### Given records
=======
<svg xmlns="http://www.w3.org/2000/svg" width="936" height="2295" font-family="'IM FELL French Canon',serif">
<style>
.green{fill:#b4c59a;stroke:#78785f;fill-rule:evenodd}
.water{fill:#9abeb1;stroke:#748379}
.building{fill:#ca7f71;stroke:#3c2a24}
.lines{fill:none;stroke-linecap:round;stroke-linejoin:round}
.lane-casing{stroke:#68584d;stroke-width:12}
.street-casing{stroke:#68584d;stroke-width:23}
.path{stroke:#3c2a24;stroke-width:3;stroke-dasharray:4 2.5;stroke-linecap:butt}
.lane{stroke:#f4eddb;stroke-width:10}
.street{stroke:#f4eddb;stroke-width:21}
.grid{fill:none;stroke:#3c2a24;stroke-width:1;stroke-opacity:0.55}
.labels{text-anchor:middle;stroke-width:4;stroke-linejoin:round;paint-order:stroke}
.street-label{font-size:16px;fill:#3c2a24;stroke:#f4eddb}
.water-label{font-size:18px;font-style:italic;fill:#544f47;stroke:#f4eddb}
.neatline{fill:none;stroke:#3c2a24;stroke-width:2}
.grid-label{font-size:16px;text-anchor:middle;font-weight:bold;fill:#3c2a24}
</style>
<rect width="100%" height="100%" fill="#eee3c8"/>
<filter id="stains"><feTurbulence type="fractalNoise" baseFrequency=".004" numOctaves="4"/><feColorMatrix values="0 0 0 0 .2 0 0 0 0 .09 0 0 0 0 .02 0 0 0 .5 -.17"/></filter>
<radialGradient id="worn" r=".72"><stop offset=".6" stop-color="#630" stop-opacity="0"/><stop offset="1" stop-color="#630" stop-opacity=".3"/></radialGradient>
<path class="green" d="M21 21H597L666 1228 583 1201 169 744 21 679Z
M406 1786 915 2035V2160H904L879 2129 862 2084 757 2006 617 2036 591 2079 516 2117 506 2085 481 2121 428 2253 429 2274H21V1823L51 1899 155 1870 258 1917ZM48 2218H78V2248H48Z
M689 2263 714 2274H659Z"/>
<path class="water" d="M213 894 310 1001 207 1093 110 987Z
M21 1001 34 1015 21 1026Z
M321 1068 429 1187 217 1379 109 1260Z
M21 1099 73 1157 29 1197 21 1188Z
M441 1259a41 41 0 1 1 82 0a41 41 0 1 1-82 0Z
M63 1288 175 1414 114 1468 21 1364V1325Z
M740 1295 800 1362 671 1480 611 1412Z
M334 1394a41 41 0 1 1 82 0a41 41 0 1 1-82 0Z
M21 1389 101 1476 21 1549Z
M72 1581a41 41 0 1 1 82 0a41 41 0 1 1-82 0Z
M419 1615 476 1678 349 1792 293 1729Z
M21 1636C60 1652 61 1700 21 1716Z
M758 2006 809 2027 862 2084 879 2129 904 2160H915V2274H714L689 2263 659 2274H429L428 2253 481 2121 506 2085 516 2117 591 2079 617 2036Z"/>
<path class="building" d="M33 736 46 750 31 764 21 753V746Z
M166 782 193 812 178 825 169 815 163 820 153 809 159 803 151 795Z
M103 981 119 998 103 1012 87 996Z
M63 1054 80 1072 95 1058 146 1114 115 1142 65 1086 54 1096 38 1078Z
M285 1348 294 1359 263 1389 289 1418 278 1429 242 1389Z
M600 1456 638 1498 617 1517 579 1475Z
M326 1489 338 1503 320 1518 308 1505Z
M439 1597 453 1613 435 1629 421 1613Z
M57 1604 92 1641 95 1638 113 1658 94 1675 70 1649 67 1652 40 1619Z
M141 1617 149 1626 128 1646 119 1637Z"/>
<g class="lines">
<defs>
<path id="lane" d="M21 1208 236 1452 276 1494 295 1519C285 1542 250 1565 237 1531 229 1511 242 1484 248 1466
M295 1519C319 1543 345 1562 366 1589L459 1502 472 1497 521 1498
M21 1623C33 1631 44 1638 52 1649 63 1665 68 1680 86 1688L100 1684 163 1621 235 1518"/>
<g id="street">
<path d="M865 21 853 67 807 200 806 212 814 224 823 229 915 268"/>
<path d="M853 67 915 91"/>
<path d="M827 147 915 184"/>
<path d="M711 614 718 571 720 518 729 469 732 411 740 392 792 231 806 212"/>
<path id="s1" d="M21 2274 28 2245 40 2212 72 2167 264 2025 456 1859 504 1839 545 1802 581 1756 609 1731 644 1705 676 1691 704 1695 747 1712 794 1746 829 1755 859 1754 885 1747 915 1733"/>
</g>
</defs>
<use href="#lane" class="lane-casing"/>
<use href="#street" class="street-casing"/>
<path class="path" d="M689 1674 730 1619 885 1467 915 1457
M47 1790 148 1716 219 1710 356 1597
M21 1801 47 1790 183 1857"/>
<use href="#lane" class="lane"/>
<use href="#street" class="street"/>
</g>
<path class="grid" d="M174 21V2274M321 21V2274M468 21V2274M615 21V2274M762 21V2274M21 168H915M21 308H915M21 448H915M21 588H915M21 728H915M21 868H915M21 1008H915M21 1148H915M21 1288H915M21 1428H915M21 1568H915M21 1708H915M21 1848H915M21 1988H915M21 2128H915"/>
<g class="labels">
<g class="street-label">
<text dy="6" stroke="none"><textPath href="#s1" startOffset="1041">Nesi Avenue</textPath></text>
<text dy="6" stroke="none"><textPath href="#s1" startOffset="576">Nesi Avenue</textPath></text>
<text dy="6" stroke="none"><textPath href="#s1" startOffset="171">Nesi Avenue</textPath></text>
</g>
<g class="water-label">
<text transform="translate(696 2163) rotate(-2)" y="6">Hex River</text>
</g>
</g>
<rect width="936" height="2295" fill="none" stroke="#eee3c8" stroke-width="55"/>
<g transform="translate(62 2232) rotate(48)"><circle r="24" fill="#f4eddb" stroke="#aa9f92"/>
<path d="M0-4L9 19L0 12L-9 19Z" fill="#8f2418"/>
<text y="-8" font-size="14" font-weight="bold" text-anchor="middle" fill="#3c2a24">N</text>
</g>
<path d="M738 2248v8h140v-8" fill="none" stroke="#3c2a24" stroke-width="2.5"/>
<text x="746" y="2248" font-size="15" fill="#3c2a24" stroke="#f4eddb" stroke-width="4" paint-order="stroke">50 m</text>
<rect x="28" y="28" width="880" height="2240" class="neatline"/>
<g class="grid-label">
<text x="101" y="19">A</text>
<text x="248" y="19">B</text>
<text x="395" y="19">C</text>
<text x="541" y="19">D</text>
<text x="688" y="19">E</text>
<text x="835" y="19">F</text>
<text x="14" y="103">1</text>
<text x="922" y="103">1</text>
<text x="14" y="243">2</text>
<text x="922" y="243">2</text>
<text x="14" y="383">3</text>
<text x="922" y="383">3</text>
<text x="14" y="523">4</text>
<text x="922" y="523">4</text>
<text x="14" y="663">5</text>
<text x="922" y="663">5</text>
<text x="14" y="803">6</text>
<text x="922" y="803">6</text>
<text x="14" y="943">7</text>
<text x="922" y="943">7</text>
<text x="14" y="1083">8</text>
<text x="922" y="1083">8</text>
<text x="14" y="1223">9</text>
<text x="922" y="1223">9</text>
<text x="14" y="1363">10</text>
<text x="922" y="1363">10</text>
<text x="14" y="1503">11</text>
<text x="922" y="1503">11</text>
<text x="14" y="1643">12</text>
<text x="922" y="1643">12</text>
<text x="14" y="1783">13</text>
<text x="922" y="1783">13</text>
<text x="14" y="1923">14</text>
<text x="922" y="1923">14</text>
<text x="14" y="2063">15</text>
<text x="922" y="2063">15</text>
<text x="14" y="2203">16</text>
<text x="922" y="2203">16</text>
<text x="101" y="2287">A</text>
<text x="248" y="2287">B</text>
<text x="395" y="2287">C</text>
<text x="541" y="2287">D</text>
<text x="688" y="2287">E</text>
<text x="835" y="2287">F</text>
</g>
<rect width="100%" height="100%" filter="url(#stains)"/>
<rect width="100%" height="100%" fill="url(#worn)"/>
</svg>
=======
### Exercise description
Only lines with the word "labels" are wanted; pull each of them from the records.

### Result
.labels{text-anchor:middle;stroke-width:4;stroke-linejoin:round;paint-order:stroke}
<g class="labels">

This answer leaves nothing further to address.